Google USE (Universal Sentence Encoder) for spaCy
MIT License
176 stars 12 forks source link

KeyError when added as a pipe #14

Closed debraj135 closed 3 years ago

debraj135 commented 3 years ago

While the first and second option in the readme for using this works the third option

import spacy
# this is your nlp object that can be any spaCy model
nlp = spacy.load('en_core_web_sm')

# add the pipeline stage (will be mapped to the most adequate model from the table above, en_use_md)
nlp.add_pipe('universal_sentence_encoder')

throws a keyerror of the form

File "/.../spacy_universal_sentence_encoder/language.py", line 77, in use_model_factory
    config = util.configs[model_name]
KeyError: 'en_core_web_sm'

Is this behavior expected?

Thank you for any help.

MartinoMensio commented 3 years ago

Hi @debraj135, Thank you for opening the issue. It is not the expected behaviour. There was a little bug. It should now work as expected. Please install the updated v0.4.1

Best, Martino

debraj135 commented 3 years ago

Thank you, this works now. I believe I have encountered another issue outlined in this snippet

>>> import spacy
>>> nlp = spacy.load('en_core_web_lg')
>>> nlp.add_pipe('universal_sentence_encoder')
<spacy_universal_sentence_encoder.language.UniversalSentenceEncoder object at 0x1f65fc080>
>>> doc = nlp('Hi there, how are you?')
>>> doc.vector.shape
(512,)
>>> doc[:5].vector.shape
(512,)
>>> doc[:1].vector.shape
(300,)
>>> doc[0].similarity(doc)
Traceback (most recent call last):
  File "<stdin>", line 1, in <module>
  File "spacy/tokens/token.pyx", line 212, in spacy.tokens.token.Token.similarity
  File "<__array_function__ internals>", line 6, in dot
ValueError: shapes (300,) and (512,) not aligned: 300 (dim 0) != 512 (dim 0)
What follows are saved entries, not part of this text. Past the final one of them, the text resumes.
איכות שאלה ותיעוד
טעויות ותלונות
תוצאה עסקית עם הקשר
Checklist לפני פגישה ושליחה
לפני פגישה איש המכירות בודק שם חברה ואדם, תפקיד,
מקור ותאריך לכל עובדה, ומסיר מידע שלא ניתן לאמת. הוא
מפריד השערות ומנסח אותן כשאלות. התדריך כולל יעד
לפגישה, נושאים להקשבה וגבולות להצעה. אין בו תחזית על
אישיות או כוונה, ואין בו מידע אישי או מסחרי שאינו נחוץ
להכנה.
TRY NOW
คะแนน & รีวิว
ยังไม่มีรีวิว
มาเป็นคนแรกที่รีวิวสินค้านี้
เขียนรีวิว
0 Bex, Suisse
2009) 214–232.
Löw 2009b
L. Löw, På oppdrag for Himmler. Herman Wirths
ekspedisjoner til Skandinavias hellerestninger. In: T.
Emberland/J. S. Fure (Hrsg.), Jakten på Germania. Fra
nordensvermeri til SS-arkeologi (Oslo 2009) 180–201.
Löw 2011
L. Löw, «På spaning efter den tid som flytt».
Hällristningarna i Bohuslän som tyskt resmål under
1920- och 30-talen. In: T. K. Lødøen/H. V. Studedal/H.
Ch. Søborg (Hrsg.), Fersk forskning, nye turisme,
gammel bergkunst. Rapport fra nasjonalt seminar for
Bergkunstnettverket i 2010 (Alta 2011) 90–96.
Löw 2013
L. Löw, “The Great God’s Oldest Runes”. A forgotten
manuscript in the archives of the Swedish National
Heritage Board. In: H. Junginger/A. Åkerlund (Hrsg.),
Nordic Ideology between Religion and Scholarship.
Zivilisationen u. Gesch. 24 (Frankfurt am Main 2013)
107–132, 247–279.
Shouldn't the vectors for the tokens have the same dimensionality as span and doc?

MartinoMensio commented 3 years ago

Thanks for spotting this issue. It's a consequence of the change done for https://github.com/MartinoMensio/spacy-universal-sentence-encoder/issues/13

The underlying model has the Tokens in the vocabulary and therefore the array of shape (300,) comes from en_core_web_lg. This is not the expected behaviour. I will provide a fix, but if you switch back to v0.4.1 it should work as expected.

Thank you for your patience. Best, Martino

debraj135 commented 3 years ago

Thank you, appreciate your prompt response!